[Work to complete]
Each entry below must be repeated exactly, with pictures left out.

Collected data entries:
......

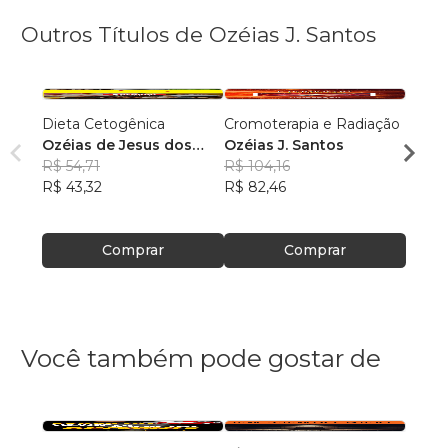
Outros Títulos de Ozéias J. Santos
Dieta Cetogênica
Cromoterapia e Radiação
Vadem
Ozéias de Jesus dos
Ozéias J. Santos
Ozéia
Santos
R$ 54,71
R$ 104,16
R$ 15
R$ 43,32
R$ 82,46
R$ 12
Comprar
Comprar
Você também pode gostar de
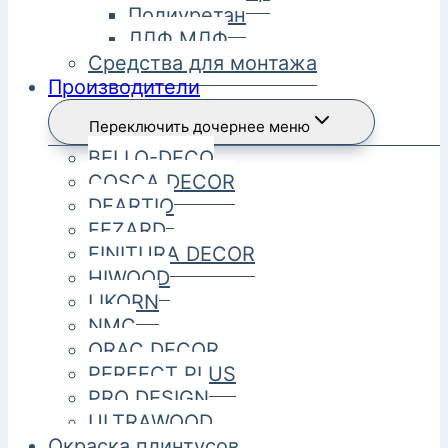
Полиуретан
ЛДФ МДФ
Средства для монтажа
Производители
Переключить дочернее меню
BELLO-DECO
COSCA DECOR
DEARTIO
FEZARD
FINITURA DECOR
HIWOOD
LIKORN
NMC
ORAC DECOR
PERFECT PLUS
PRO DESIGN
ULTRAWOOD
Окраска плинтусов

......

[Exercise output]
Outros Títulos de Ozéias J. Santos
Dieta Cetogênica
Cromoterapia e Radiação
Vadem
Ozéias de Jesus dos
Ozéias J. Santos
Ozéia
Santos
R$ 54,71
R$ 104,16
R$ 15
R$ 43,32
R$ 82,46
R$ 12
Comprar
Comprar
Você também pode gostar de
Полиуретан
ЛДФ МДФ
Средства для монтажа
Производители
Переключить дочернее меню
BELLO-DECO
COSCA DECOR
DEARTIO
FEZARD
FINITURA DECOR
HIWOOD
LIKORN
NMC
ORAC DECOR
PERFECT PLUS
PRO DESIGN
ULTRAWOOD
Окраска плинтусов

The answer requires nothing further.